▸ **What you are asked to do**: Please copy out the material below, changing each "common name" to "vernacular name" and leaving everything else untouched.

▸ **Entries**:
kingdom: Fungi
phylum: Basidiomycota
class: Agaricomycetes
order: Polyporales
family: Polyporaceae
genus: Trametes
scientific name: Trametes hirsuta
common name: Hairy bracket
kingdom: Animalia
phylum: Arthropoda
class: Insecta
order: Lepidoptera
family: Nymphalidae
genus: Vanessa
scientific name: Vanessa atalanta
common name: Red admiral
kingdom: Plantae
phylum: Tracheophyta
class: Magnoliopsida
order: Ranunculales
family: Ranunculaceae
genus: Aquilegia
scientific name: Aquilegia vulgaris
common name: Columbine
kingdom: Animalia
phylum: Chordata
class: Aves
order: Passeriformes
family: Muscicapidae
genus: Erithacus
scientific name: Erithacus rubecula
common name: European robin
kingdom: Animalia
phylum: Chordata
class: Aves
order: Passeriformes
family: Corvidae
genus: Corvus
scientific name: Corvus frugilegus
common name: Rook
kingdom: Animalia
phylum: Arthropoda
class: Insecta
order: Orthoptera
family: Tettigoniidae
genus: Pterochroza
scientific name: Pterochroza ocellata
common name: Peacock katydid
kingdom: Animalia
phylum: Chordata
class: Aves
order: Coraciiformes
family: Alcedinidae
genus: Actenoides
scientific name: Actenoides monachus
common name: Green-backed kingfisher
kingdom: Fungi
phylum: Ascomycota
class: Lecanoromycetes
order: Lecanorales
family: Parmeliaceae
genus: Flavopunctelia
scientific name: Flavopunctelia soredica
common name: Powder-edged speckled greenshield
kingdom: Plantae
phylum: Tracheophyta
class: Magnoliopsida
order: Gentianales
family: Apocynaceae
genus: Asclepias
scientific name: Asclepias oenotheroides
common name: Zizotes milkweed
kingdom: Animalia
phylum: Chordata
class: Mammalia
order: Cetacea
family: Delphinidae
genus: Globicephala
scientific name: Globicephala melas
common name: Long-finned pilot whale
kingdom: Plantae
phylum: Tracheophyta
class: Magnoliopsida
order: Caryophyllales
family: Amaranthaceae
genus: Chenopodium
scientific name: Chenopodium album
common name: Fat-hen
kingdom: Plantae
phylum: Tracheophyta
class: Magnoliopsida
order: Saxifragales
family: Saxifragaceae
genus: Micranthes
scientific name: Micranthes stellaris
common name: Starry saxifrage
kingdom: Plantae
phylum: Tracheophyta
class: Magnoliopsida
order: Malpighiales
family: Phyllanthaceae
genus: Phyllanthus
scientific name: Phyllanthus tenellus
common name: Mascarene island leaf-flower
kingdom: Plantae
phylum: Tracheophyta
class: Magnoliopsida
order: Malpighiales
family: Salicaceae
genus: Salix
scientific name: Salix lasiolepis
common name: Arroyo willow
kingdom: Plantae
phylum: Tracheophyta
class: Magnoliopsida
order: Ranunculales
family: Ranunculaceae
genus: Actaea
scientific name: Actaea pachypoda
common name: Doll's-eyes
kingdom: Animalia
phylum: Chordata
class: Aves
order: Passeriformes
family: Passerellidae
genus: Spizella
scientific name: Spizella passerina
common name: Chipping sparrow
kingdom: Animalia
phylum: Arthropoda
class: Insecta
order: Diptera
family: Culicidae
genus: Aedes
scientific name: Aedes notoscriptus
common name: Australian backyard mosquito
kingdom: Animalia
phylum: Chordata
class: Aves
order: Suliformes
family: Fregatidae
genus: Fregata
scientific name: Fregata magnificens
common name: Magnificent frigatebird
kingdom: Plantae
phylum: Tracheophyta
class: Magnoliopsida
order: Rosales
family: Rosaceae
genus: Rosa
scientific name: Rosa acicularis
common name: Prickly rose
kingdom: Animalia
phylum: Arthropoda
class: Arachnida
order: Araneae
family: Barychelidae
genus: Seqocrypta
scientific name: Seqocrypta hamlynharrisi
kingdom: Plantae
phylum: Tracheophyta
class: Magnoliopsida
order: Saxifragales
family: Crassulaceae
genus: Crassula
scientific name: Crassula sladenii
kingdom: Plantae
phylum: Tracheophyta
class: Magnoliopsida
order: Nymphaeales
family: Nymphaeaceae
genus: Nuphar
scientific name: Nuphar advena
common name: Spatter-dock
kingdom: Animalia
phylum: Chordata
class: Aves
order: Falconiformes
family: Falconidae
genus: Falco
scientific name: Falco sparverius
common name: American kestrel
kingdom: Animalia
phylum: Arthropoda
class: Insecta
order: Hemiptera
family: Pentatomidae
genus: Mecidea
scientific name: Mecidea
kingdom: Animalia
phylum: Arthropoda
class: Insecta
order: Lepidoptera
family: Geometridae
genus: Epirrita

▸ **Exercise solution**:
kingdom: Fungi
phylum: Basidiomycota
class: Agaricomycetes
order: Polyporales
family: Polyporaceae
genus: Trametes
scientific name: Trametes hirsuta
vernacular name: Hairy bracket
kingdom: Animalia
phylum: Arthropoda
class: Insecta
order: Lepidoptera
family: Nymphalidae
genus: Vanessa
scientific name: Vanessa atalanta
vernacular name: Red admiral
kingdom: Plantae
phylum: Tracheophyta
class: Magnoliopsida
order: Ranunculales
family: Ranunculaceae
genus: Aquilegia
scientific name: Aquilegia vulgaris
vernacular name: Columbine
kingdom: Animalia
phylum: Chordata
class: Aves
order: Passeriformes
family: Muscicapidae
genus: Erithacus
scientific name: Erithacus rubecula
vernacular name: European robin
kingdom: Animalia
phylum: Chordata
class: Aves
order: Passeriformes
family: Corvidae
genus: Corvus
scientific name: Corvus frugilegus
vernacular name: Rook
kingdom: Animalia
phylum: Arthropoda
class: Insecta
order: Orthoptera
family: Tettigoniidae
genus: Pterochroza
scientific name: Pterochroza ocellata
vernacular name: Peacock katydid
kingdom: Animalia
phylum: Chordata
class: Aves
order: Coraciiformes
family: Alcedinidae
genus: Actenoides
scientific name: Actenoides monachus
vernacular name: Green-backed kingfisher
kingdom: Fungi
phylum: Ascomycota
class: Lecanoromycetes
order: Lecanorales
family: Parmeliaceae
genus: Flavopunctelia
scientific name: Flavopunctelia soredica
vernacular name: Powder-edged speckled greenshield
kingdom: Plantae
phylum: Tracheophyta
class: Magnoliopsida
order: Gentianales
family: Apocynaceae
genus: Asclepias
scientific name: Asclepias oenotheroides
vernacular name: Zizotes milkweed
kingdom: Animalia
phylum: Chordata
class: Mammalia
order: Cetacea
family: Delphinidae
genus: Globicephala
scientific name: Globicephala melas
vernacular name: Long-finned pilot whale
kingdom: Plantae
phylum: Tracheophyta
class: Magnoliopsida
order: Caryophyllales
family: Amaranthaceae
genus: Chenopodium
scientific name: Chenopodium album
vernacular name: Fat-hen
kingdom: Plantae
phylum: Tracheophyta
class: Magnoliopsida
order: Saxifragales
family: Saxifragaceae
genus: Micranthes
scientific name: Micranthes stellaris
vernacular name: Starry saxifrage
kingdom: Plantae
phylum: Tracheophyta
class: Magnoliopsida
order: Malpighiales
family: Phyllanthaceae
genus: Phyllanthus
scientific name: Phyllanthus tenellus
vernacular name: Mascarene island leaf-flower
kingdom: Plantae
phylum: Tracheophyta
class: Magnoliopsida
order: Malpighiales
family: Salicaceae
genus: Salix
scientific name: Salix lasiolepis
vernacular name: Arroyo willow
kingdom: Plantae
phylum: Tracheophyta
class: Magnoliopsida
order: Ranunculales
family: Ranunculaceae
genus: Actaea
scientific name: Actaea pachypoda
vernacular name: Doll's-eyes
kingdom: Animalia
phylum: Chordata
class: Aves
order: Passeriformes
family: Passerellidae
genus: Spizella
scientific name: Spizella passerina
vernacular name: Chipping sparrow
kingdom: Animalia
phylum: Arthropoda
class: Insecta
order: Diptera
family: Culicidae
genus: Aedes
scientific name: Aedes notoscriptus
vernacular name: Australian backyard mosquito
kingdom: Animalia
phylum: Chordata
class: Aves
order: Suliformes
family: Fregatidae
genus: Fregata
scientific name: Fregata magnificens
vernacular name: Magnificent frigatebird
kingdom: Plantae
phylum: Tracheophyta
class: Magnoliopsida
order: Rosales
family: Rosaceae
genus: Rosa
scientific name: Rosa acicularis
vernacular name: Prickly rose
kingdom: Animalia
phylum: Arthropoda
class: Arachnida
order: Araneae
family: Barychelidae
genus: Seqocrypta
scientific name: Seqocrypta hamlynharrisi
kingdom: Plantae
phylum: Tracheophyta
class: Magnoliopsida
order: Saxifragales
family: Crassulaceae
genus: Crassula
scientific name: Crassula sladenii
kingdom: Plantae
phylum: Tracheophyta
class: Magnoliopsida
order: Nymphaeales
family: Nymphaeaceae
genus: Nuphar
scientific name: Nuphar advena
vernacular name: Spatter-dock
kingdom: Animalia
phylum: Chordata
class: Aves
order: Falconiformes
family: Falconidae
genus: Falco
scientific name: Falco sparverius
vernacular name: American kestrel
kingdom: Animalia
phylum: Arthropoda
class: Insecta
order: Hemiptera
family: Pentatomidae
genus: Mecidea
scientific name: Mecidea
kingdom: Animalia
phylum: Arthropoda
class: Insecta
order: Lepidoptera
family: Geometridae
genus: Epirrita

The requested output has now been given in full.